Records from a dataset:
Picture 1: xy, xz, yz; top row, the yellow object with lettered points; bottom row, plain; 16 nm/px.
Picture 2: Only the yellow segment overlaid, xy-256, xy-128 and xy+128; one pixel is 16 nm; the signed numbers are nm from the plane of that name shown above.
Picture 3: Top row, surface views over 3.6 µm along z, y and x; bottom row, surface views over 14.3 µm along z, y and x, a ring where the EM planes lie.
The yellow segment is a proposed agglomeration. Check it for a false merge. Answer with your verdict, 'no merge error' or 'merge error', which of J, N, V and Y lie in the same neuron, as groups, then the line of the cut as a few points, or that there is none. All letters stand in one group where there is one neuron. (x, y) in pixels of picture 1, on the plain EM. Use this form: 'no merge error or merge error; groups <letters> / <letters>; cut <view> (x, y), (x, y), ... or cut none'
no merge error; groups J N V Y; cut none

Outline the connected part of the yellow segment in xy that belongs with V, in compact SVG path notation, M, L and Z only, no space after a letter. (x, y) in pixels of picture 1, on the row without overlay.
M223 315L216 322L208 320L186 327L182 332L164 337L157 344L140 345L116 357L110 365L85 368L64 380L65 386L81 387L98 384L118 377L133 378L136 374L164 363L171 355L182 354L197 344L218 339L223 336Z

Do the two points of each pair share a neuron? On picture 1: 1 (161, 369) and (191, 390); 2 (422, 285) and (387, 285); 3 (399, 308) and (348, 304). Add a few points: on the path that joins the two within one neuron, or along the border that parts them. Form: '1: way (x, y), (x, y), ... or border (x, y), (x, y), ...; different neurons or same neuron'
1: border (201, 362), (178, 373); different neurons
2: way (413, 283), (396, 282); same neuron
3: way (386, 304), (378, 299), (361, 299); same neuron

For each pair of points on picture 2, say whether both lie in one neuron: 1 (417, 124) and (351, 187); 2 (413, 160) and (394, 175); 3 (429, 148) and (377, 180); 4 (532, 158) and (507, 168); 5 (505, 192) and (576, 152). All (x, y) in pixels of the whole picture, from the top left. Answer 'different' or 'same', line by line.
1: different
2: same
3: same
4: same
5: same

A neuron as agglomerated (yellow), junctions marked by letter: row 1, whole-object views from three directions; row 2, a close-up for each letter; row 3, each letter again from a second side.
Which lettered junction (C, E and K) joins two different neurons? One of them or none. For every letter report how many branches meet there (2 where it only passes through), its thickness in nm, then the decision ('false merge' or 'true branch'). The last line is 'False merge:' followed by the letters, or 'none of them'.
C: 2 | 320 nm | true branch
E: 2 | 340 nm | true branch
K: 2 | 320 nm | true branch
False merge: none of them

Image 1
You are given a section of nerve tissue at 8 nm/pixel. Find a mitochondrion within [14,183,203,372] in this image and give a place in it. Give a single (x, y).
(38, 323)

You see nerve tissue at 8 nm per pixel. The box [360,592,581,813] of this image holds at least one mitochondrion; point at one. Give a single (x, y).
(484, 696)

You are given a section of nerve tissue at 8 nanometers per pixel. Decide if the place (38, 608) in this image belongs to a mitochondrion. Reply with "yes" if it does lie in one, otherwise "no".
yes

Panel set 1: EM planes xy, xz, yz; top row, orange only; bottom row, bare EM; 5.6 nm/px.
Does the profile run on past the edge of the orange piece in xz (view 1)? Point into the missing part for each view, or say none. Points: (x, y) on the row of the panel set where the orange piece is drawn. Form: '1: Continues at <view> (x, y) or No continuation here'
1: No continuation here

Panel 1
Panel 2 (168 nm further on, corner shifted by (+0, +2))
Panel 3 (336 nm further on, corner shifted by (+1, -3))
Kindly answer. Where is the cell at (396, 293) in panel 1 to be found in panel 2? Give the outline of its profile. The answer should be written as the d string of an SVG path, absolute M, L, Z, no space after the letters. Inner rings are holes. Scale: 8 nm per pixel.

TASK OBJECTIVE: Give the number of lines in the entries above that include the string "bottom". Write nothing but that number.

SOLUTION TO THE EXERCISE: 3